I was first introduced to haiku back in 1977, when my law professor father initiated the Federal Jurisdiction Haiku Festival at the UCLA School of Law, inviting students and professors to submit original poems on this arcane subject. This was long before I became an attorney, and at the time I knew nothing about “fed. jur.” (as it is fondly referred to by those of the legal persuasion). But I was much taken with the elegance and simplicity of the poetic form. Here’s an example of a haiku my dad composed for the festival:
Are but agencies in drag;
Glidden is but paint.
—Kenneth L. Karst
(Click on this Wikipedia entry if you want to learn about the joke contained within the poem.)
Haiku consists (in English, anyway) of three unrhymed lines of poetry, of five, seven, and five syllables. Though not required, these poems commonly contain an image depicting a specific moment in time.
I was thinking about my dad’s festival recently, and it occurred to me: If you can compose haiku on a theme as dry as federal law (no offense, Dad), why not also on the captivating subject of a murder mystery? Would it be possible to reduce a mystery story down to a mere seventeen syllables?

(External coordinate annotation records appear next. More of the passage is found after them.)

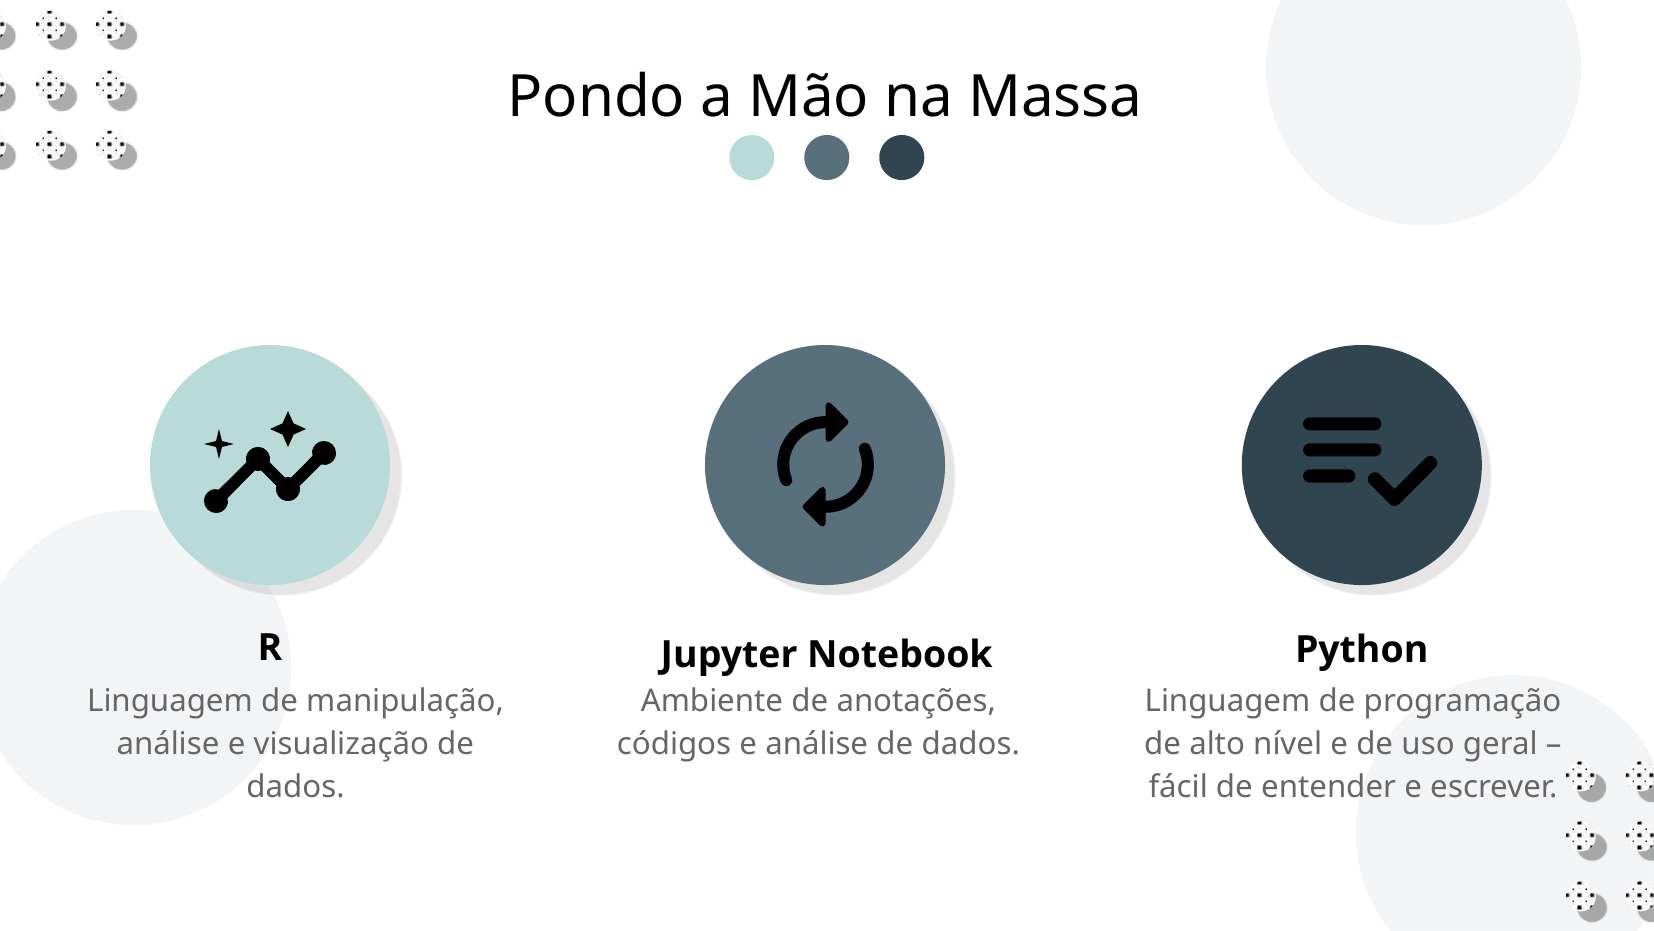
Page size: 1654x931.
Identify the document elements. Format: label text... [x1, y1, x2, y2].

picture [95, 10, 126, 41]
picture [0, 73, 6, 98]
picture [1625, 881, 1654, 912]
picture [1286, 375, 1450, 538]
text_box Ambiente de anotações, códigos e análise de dados. [590, 670, 1047, 931]
picture [1625, 761, 1654, 792]
text_box R [165, 612, 376, 670]
text_box Linguagem de manipulação, análise e visualização de dados. [60, 670, 532, 931]
text_box [1241, 345, 1482, 586]
text_box Python [1256, 615, 1467, 670]
picture [35, 70, 66, 101]
text_box [804, 135, 850, 181]
picture [35, 10, 66, 41]
text_box [729, 135, 775, 181]
picture [0, 13, 6, 38]
picture [1625, 821, 1654, 852]
picture [0, 133, 7, 158]
picture [35, 130, 67, 161]
picture [195, 390, 346, 541]
text_box Jupyter Notebook [537, 620, 1117, 709]
text_box [705, 345, 946, 586]
picture [95, 130, 127, 161]
picture [1585, 882, 1596, 911]
picture [750, 388, 902, 541]
picture [1585, 762, 1596, 791]
picture [1585, 822, 1596, 851]
text_box Pondo a Mão na Massa [420, 46, 1231, 132]
text_box [879, 135, 925, 181]
text_box [150, 345, 391, 586]
text_box Linguagem de programação de alto nível e de uso geral – fácil de entender e escrever. [1122, 670, 1585, 931]
picture [95, 70, 126, 101]
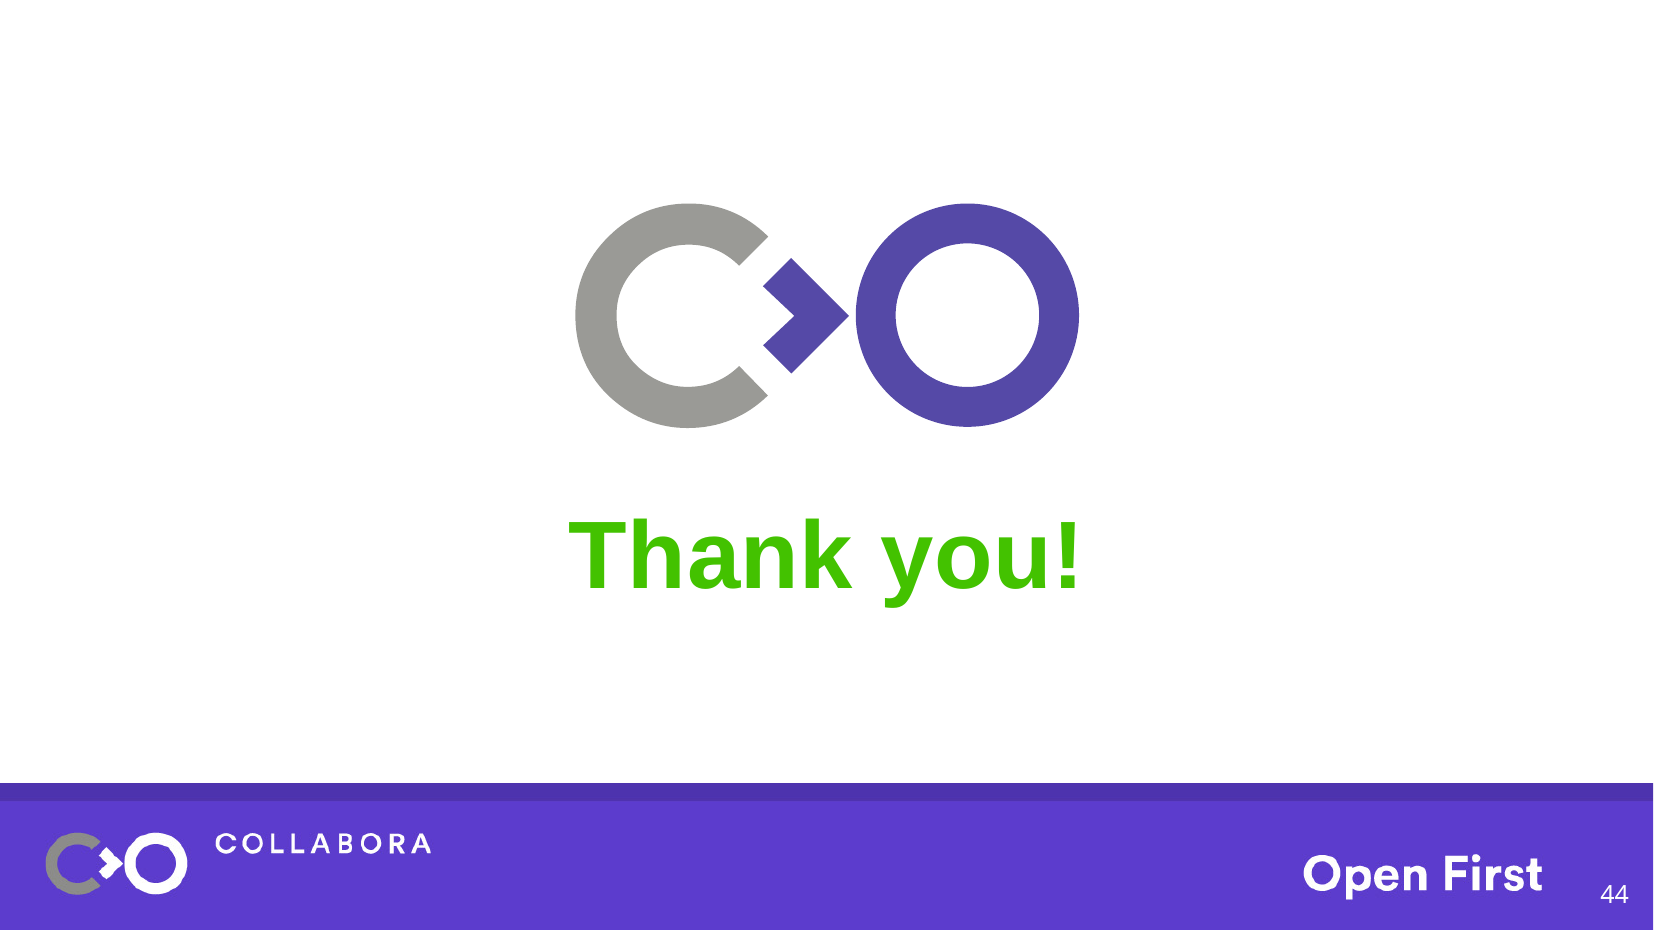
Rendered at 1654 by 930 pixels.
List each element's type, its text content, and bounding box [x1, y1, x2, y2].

title Thank you! [41, 495, 1614, 609]
text_box [762, 257, 850, 374]
text_box [575, 203, 769, 429]
text_box [855, 203, 1080, 427]
picture [0, 0, 1654, 930]
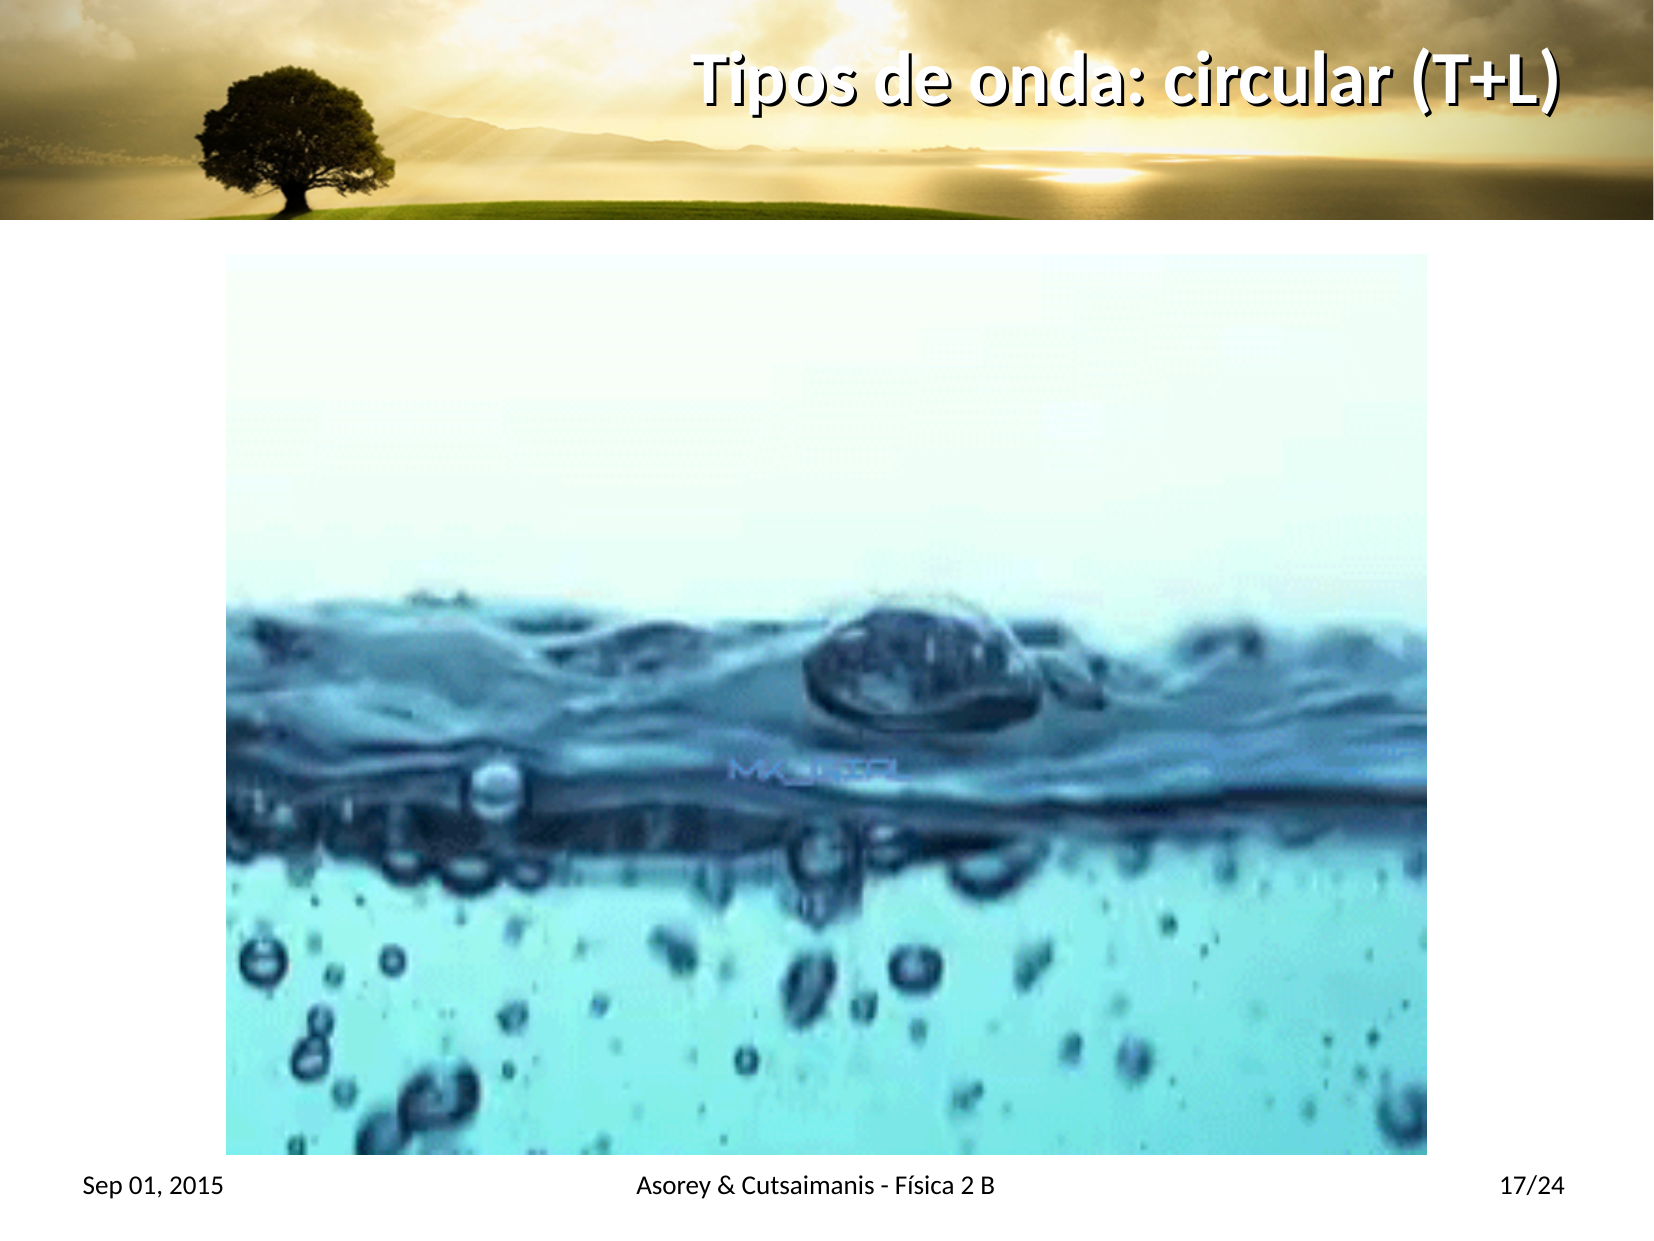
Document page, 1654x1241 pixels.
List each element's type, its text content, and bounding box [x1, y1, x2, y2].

picture [226, 254, 1427, 1156]
picture [0, 0, 1654, 220]
title Tipos de onda: circular (T+L) [75, 19, 1564, 151]
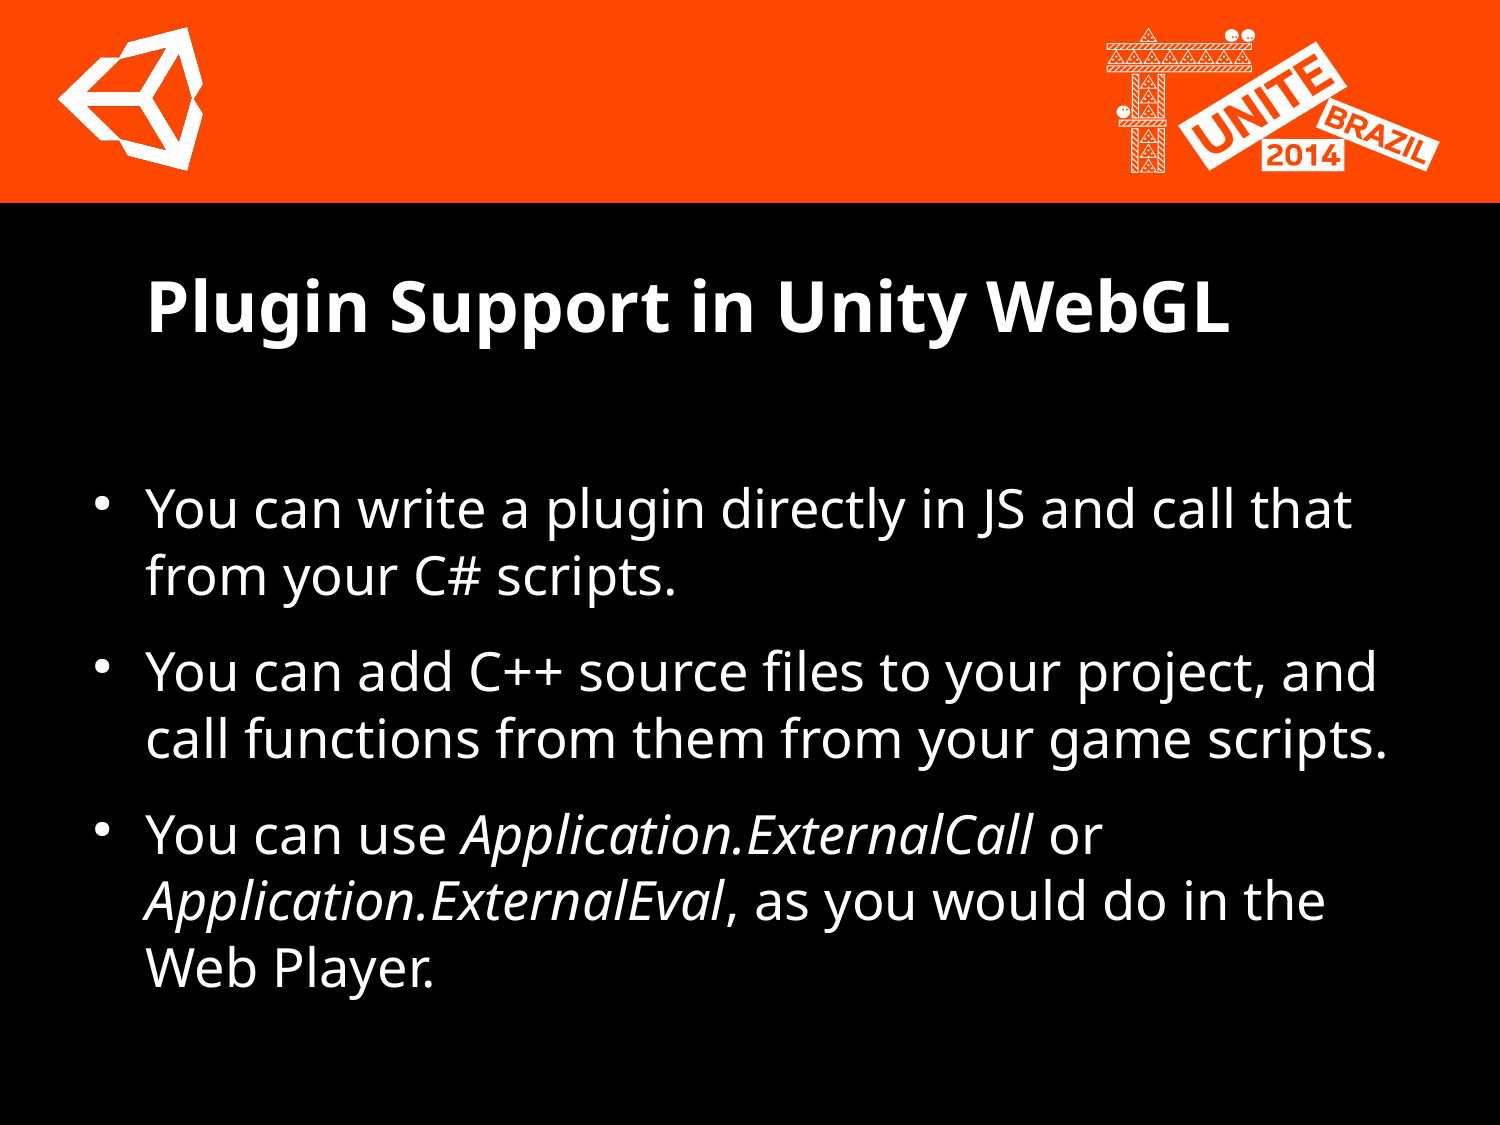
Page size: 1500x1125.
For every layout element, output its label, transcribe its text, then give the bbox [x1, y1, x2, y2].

I decided to give it a try. Here’s the plot—or at least the set-up—of my latest Sally Solari culinary mystery, Death al Fresco, set as a haiku:
The body lies still:
Gray hair tangled in green kelp.
Who killed the old man?
Hooked (yes, that’s a pun, since the dead guy is an old Italian fisherman), I penned another, this time a tad sillier:
Bloodstains on white gloves,
A silver salver missing.
The butler did it.
I had so much fun with these that I asked my fellow Chicks if they wanted to give it a try, and several of them said yes. Here are their entries:
Seven ticked-off Chicks,
Feathers and claws in the coop.
Eggatha nails wolf.
—Lisa Q. Mathews
Writers make stuff up,
But sometimes lies tell the truth
Better than the facts.
Fear creeps up slowly.
Terror because once again,
My word count is low.
Okay, readers, now it’s your turn: C’mon and try your hand at the game and leave a murder mystery haiku of your own below in the comments!
And to sweeten the pot, one randomly chosen person who comments with a haiku by midnight on Sunday, Nov. 4, will win an e-book of the Sally Solari culinary mystery of their choice!
AND THE WINNER OF THE SALLY SOLARI MYSTERY EBOOK IS TARI HANN! CONGRATULATIONS, TARI, AND THANKS TO ALL WHO POSTED SUCH TERRIFIC HAIKUS!